Give back, word for word, the lines in the listing below from the one holding "Membership in UMITA is open to annual" down to the one holding "Membership is established", both ends included.
= = = = =
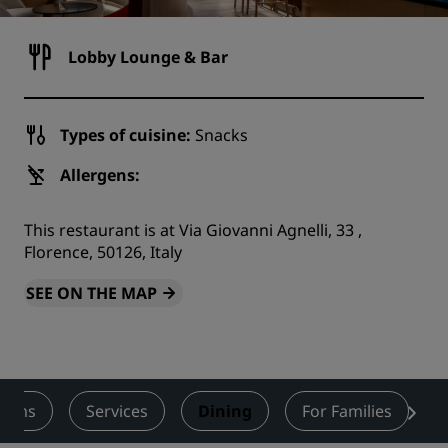
Lobby Lounge & Bar
Types of cuisine:
Snacks
Allergens:
This restaurant is at Via Giovanni Agnelli, 33 ,
Florence, 50126, Italy
SEE ON THE MAP
ooms
Services
Dining
For Families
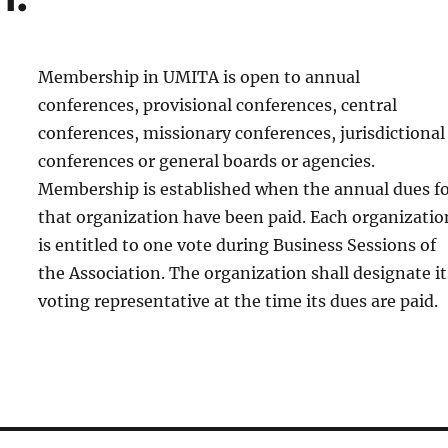
Membership in UMITA is open to annual
conferences, provisional conferences, central
conferences, missionary conferences, jurisdictional
conferences or general boards or agencies.
Membership is established when the annual dues f
that organization have been paid. Each organizatio
is entitled to one vote during Business Sessions of
the Association. The organization shall designate it
voting representative at the time its dues are paid.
= = = = =
■ RESULT FOR THIS TASK ■
Membership in UMITA is open to annual
conferences, provisional conferences, central
conferences, missionary conferences, jurisdictional
conferences or general boards or agencies.
Membership is established when the annual dues f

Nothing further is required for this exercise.